Valley Falls Kansas University should look to more than just test scores, grades and high school class rank when deciding which students are ready for college, new Provost Richard Lariviere said Wednesday.
Lariviere introduced his idea for a "holistic admissions" process to the Kansas Board of Regents at the board's annual retreat.
"We want kids who are going to succeed from day one," he said.
KU administrators have tossed around new admissions standards in recent years. Former Provost David Shulenburger saw KU's raising the bar as a way to keep the state's best students in Kansas and as an economic booster. But, so far, KU has not taken a specific plan to the Regents.
Chancellor Robert Hemenway said admissions standards were an issue that stirred emotions and KU was moving cautiously on how it might seek to change them.
"We don't have a definite timeline on this," he said. "We're just in the process of studying it."
Currently, admissions standards at the Regents institutions are set by state law.
Incoming freshmen from Kansas schools need an ACT score of at least 21 or an SAT score of at least 980, a 2.0 grade point average, and rank in the top one-third of the high school class.
In a holistic admissions process, KU would look beyond those standards to a student's entire file, Lariviere said.

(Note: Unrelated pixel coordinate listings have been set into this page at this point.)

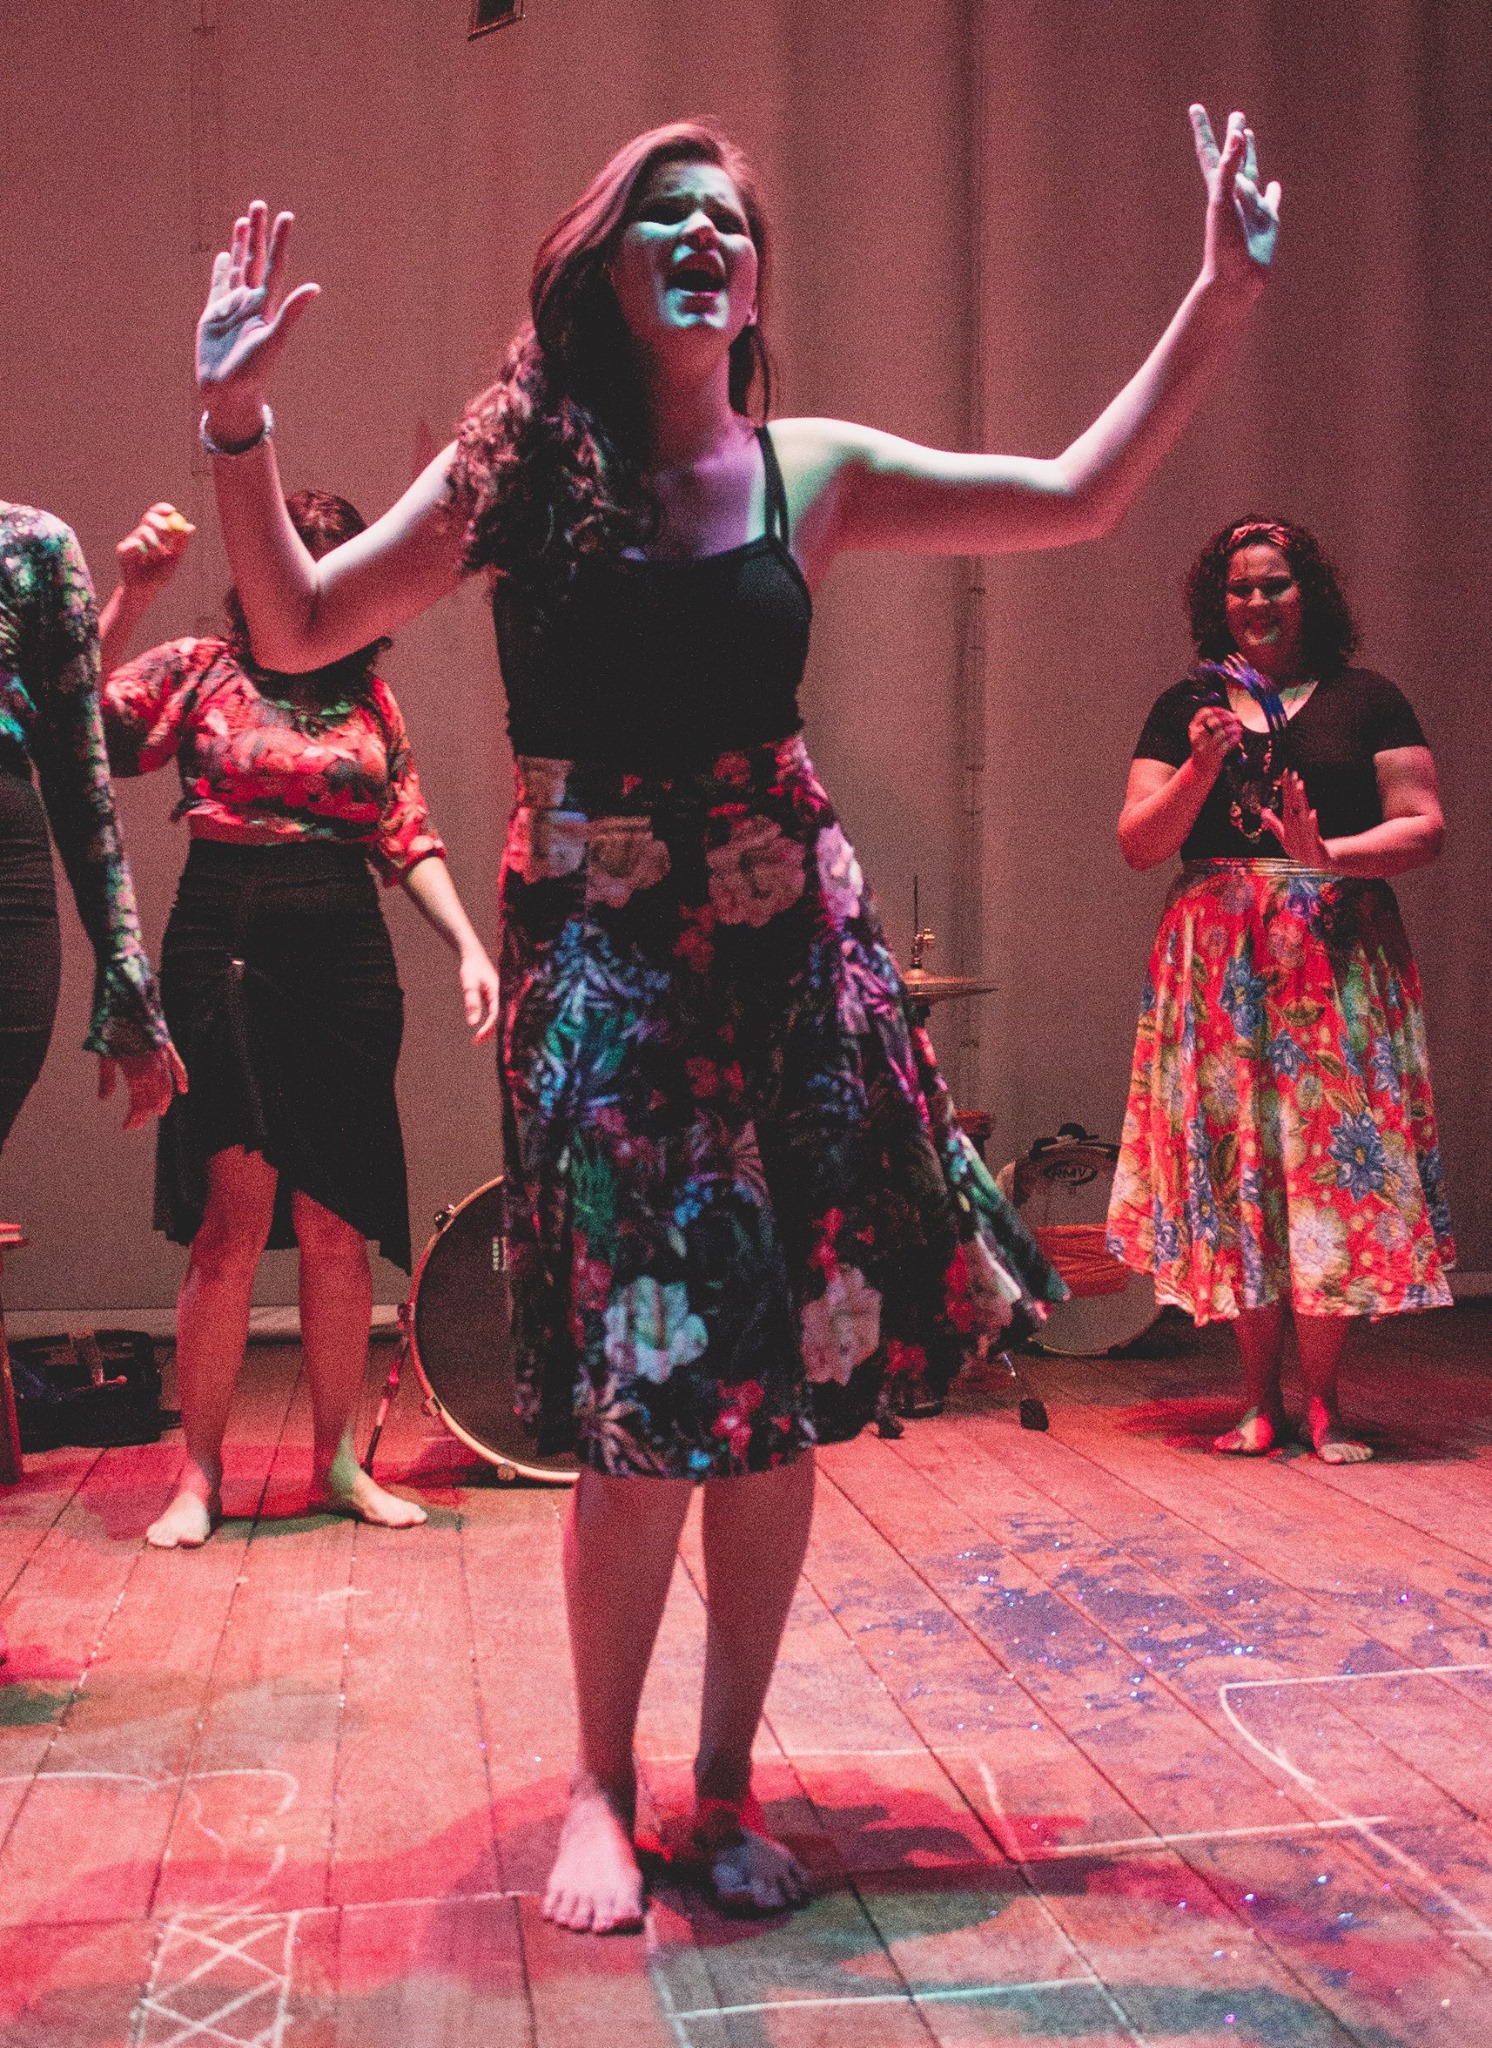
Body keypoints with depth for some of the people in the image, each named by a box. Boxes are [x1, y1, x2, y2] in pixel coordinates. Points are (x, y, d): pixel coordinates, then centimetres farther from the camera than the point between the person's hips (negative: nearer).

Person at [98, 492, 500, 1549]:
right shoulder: (197, 671, 6)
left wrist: (470, 947, 0)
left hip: (347, 959, 3)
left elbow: (409, 836, 11)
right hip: (224, 953, -3)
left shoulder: (370, 696, 14)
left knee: (337, 1223, 5)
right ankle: (200, 1475, 4)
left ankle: (338, 1460, 17)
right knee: (234, 1212, -8)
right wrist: (131, 597, -14)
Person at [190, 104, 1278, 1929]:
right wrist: (237, 424, -10)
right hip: (599, 961, -2)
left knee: (786, 1383, 3)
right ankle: (602, 1789, 18)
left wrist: (1221, 299, 6)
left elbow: (1074, 500, 11)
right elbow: (297, 633, 1)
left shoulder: (814, 471, 7)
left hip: (791, 951, 3)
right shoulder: (519, 470, 1)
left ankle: (727, 1781, 22)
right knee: (649, 1392, -6)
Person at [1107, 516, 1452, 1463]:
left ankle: (1323, 1400, 3)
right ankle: (1260, 1396, 8)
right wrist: (1201, 766, -8)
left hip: (1339, 957, -1)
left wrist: (1330, 853, -15)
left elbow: (1425, 827, 1)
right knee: (1236, 1159, -1)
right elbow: (1138, 843, 7)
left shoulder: (1366, 699, 7)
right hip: (1217, 962, 1)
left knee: (1334, 1158, -6)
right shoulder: (1186, 707, 12)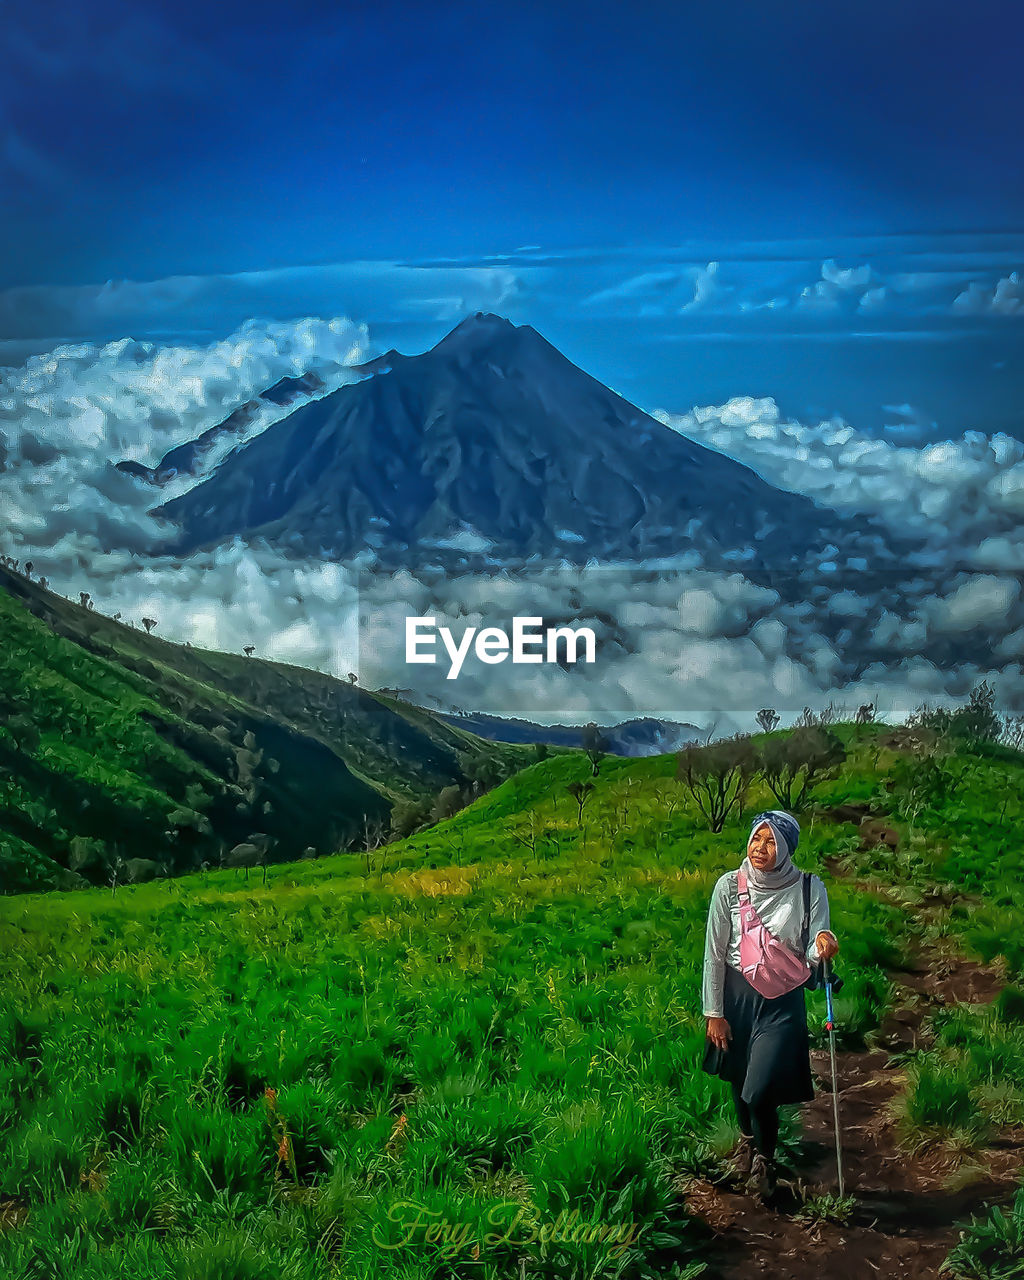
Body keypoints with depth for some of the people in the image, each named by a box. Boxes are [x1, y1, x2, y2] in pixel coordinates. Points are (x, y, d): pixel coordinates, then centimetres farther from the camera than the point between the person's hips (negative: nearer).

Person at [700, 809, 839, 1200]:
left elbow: (811, 954, -14)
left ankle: (765, 1159, 23)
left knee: (760, 1091, -8)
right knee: (738, 1077, 19)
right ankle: (747, 1139, 51)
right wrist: (714, 1013, -4)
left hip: (782, 999, -2)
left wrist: (822, 946, -37)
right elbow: (714, 952, -5)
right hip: (735, 992, 2)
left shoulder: (808, 888, -14)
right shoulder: (729, 885, -12)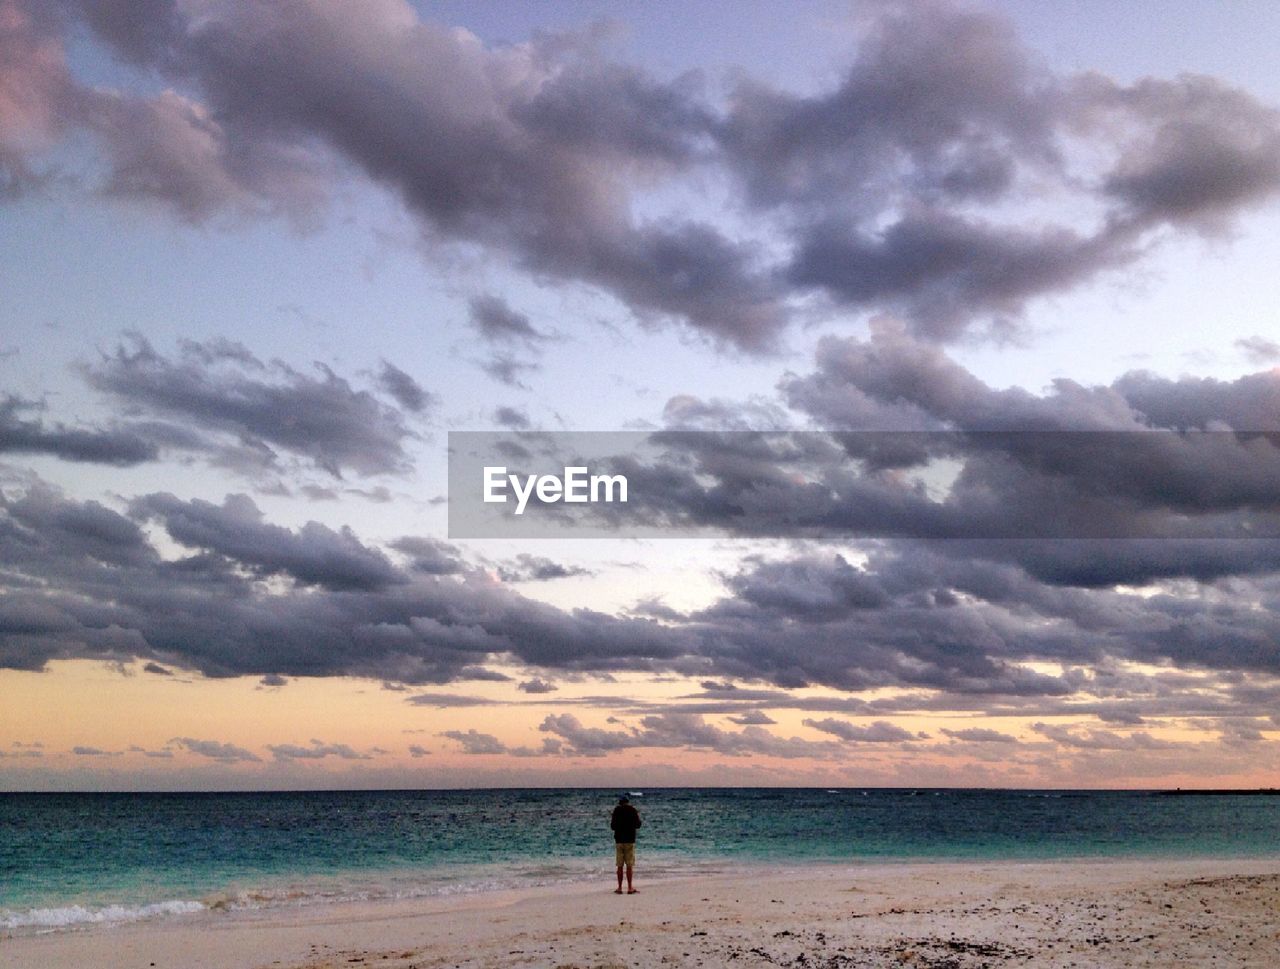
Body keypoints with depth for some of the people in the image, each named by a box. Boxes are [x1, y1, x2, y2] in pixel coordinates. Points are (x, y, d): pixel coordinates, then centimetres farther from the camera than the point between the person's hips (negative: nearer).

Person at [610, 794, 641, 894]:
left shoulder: (616, 811, 0)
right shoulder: (633, 810, -4)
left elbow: (613, 826, 3)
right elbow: (638, 825, 0)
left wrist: (611, 821, 24)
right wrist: (638, 816, 18)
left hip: (619, 840, 1)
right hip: (630, 840, -1)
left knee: (620, 866, 6)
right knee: (629, 865, 1)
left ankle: (619, 888, 5)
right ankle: (630, 888, -1)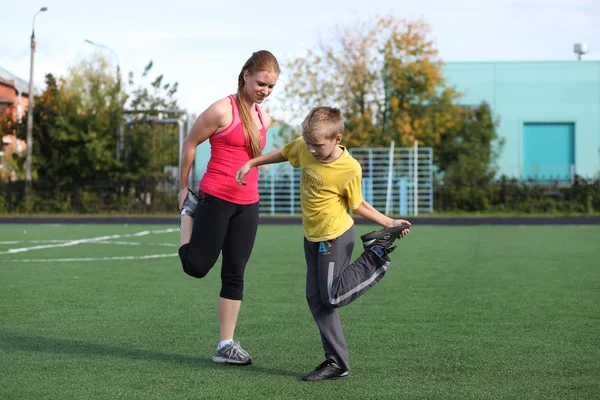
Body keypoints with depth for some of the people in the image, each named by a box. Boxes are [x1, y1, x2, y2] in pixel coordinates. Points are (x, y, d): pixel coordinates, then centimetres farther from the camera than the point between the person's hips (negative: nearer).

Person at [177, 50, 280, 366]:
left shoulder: (264, 120, 10)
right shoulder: (222, 110, -10)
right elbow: (189, 144, -3)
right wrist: (183, 187, 3)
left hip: (247, 205, 6)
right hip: (215, 200, -6)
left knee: (235, 275, 6)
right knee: (196, 266, -5)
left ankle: (226, 345, 10)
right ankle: (189, 209, 22)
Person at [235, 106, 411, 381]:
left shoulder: (349, 169, -24)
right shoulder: (304, 146, -9)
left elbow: (357, 205, -10)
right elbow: (284, 154, 14)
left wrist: (389, 222, -17)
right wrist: (252, 163, 16)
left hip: (335, 237, -7)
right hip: (312, 237, 7)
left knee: (332, 297, -4)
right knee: (316, 299, 6)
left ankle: (377, 256, 9)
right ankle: (336, 363, 11)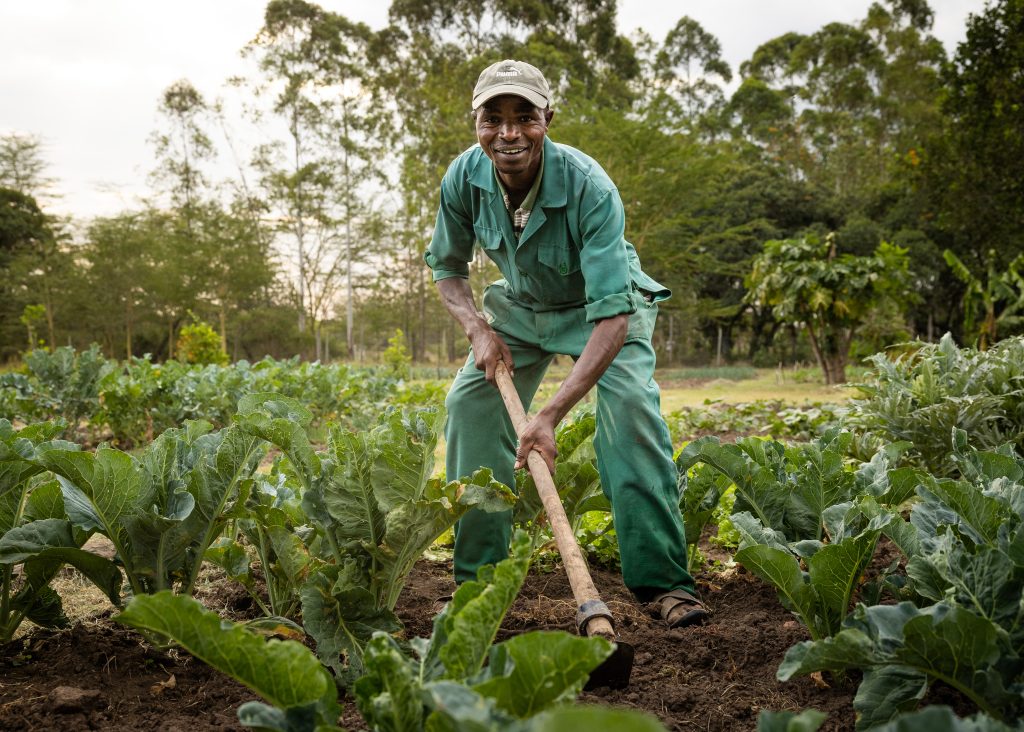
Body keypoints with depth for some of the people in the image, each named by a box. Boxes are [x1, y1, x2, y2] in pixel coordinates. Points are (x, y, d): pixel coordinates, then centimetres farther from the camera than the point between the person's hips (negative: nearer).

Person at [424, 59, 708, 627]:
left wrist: (551, 415, -51)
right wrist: (478, 330, -22)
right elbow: (446, 266, -2)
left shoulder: (590, 189, -37)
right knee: (469, 402, -11)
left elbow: (613, 316, -43)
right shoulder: (465, 177, -22)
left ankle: (663, 580, -20)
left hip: (601, 308, -4)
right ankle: (477, 577, 1)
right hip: (521, 306, 4)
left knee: (631, 405, -27)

And the university would look to see whether a student could actually succeed at KU, he said. He also said KU would look for a "rich mixture" of students in terms of geography, life experiences, race, gender and socioeconomic levels.
The board also discussed its plans to try to persuade legislators to pay for a backlog of maintenance needed at the state universities.
The board's proposal for tax increases and bonds to address the problem didn't move in the last legislative session.
Regents staff are researching the updated cost of the maintenance problem as well as looking at the needs of technical schools, community colleges and Washburn University.
Regents President Reginald Robinson said lawmakers asked the Regents to look at the entire scope of the maintenance issue. Robinson said adding the other schools' needs to the list may help by broadening political support for a solution. But it also may increase the size of the problem, making it tougher to get addressed.
Regents staff members are expected to bring their reports to the board in November.